Sylhet Engineering College (SEC; ) is a public undergraduate (B.Sc. Engineering) College, established in 2007. It is affiliated with the "Shahjalal University of Science and Technology". "Sylhet Engineering College commonly known as SEC is a public Engineering College in Bangladesh, which focuses on the study of engineering. Every year, around 180 students get accepted to their undergraduate programs to study engineering.

Introduction 

Sylhet Engineering College (SEC) established in the year 2007 under the School of Applied Sciences & Technology, Shahjalal University of Science and Technology.

Campus
The Sylhet Engineering College (SEC) campus is located at Tilagarh, approximately six kilometers away from the heart of Sylhet city. Wifi connections exists everywhere in the campus. There are 16 multi-storied buildings included three large academic buildings, library and computer building, administrative building, the principal's residence, teachers and staff quarters. There are two male hostels and a female hostel for students.

Departments

The following departments offer 4 years B.Sc. (Engineering) degree every year:
 Department of Computer Science and Engineering (CSE)
 Department of Electrical and Electronic Engineering (EEE)

*Data for analysis*
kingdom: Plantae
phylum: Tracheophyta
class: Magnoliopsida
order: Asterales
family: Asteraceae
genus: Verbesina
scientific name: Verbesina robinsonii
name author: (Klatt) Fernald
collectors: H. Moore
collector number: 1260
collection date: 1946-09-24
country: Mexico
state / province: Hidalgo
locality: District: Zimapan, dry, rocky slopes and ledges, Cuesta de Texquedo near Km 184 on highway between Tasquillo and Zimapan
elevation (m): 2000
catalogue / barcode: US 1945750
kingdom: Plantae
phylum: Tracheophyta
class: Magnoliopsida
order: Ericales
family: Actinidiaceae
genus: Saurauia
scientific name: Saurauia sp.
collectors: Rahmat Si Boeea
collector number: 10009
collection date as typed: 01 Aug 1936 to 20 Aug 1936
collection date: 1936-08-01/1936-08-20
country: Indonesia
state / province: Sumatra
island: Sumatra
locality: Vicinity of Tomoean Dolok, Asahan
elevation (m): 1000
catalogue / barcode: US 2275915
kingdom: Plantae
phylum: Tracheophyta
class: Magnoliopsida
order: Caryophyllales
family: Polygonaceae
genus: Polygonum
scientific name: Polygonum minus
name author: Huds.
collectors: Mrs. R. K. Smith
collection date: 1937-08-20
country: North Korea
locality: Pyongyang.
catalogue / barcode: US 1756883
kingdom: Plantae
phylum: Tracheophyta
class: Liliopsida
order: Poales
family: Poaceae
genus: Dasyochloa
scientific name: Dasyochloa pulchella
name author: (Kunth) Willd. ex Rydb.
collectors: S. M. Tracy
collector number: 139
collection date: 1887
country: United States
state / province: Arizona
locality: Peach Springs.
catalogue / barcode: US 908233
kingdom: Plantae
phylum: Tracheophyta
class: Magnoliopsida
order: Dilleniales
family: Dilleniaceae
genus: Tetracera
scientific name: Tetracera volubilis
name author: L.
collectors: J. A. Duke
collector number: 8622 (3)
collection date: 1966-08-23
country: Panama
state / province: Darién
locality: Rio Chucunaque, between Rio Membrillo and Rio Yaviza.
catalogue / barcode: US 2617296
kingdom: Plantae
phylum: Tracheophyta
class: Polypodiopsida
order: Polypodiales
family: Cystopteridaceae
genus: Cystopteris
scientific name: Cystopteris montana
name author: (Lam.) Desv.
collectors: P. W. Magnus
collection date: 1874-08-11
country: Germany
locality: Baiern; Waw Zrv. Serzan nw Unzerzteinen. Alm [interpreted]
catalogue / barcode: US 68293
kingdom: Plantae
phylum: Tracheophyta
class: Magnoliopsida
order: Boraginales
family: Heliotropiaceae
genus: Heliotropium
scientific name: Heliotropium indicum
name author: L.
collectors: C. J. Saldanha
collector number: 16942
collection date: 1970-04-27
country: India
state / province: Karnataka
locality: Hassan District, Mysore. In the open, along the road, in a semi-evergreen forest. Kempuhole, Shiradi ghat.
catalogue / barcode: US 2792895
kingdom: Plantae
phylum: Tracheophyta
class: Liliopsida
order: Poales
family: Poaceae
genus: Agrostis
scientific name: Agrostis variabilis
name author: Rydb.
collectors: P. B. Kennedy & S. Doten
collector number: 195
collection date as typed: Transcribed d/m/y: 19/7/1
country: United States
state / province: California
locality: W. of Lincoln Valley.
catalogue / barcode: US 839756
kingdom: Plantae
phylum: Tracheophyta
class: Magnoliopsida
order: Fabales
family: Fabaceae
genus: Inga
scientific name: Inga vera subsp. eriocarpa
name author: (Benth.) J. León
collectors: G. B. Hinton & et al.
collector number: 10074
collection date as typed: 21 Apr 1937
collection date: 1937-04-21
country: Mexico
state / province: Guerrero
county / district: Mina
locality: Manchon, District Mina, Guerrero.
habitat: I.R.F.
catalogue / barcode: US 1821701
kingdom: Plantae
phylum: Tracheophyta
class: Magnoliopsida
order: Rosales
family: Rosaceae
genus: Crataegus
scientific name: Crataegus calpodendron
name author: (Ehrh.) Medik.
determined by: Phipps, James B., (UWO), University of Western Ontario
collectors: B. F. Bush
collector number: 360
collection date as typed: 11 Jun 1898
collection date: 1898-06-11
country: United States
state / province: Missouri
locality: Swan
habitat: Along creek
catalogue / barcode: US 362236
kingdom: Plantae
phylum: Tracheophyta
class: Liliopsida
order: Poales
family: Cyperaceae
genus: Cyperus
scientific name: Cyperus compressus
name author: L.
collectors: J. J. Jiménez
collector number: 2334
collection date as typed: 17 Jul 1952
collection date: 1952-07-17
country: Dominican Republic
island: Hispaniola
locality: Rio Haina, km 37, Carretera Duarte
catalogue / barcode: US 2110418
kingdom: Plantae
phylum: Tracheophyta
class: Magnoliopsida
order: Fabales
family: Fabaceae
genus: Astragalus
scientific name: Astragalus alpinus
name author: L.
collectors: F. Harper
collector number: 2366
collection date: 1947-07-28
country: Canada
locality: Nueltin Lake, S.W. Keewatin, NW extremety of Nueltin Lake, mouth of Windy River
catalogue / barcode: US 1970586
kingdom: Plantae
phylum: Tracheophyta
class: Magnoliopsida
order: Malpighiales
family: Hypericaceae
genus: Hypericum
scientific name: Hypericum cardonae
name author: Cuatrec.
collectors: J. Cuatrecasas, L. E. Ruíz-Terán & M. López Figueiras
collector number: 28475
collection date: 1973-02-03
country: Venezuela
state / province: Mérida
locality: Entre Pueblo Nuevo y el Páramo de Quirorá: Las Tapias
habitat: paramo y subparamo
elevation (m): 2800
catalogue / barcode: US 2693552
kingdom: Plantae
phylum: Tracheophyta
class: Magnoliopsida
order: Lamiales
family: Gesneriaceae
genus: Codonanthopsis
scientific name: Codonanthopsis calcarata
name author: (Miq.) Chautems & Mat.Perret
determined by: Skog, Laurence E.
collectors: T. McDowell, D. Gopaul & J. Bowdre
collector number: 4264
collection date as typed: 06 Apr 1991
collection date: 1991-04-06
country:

*Action item*
Say whether each statement agrees with the text on Sylhet Engineering College, answering yes or no and quoting the words that decide it: (a) The campus is about six kilometers from the center of Sylhet city. (b) The college has two hostels for female students. (c) The departments offer a four-year B.Sc. (Engineering) degree. The records were taken from a different source than the text.

*Written reply*
(a) Yes: "approximately six kilometers away from the heart of Sylhet city"
(b) No: "There are two male hostels and a female hostel for students."
(c) Yes: "offer 4 years B.Sc. (Engineering) degree every year"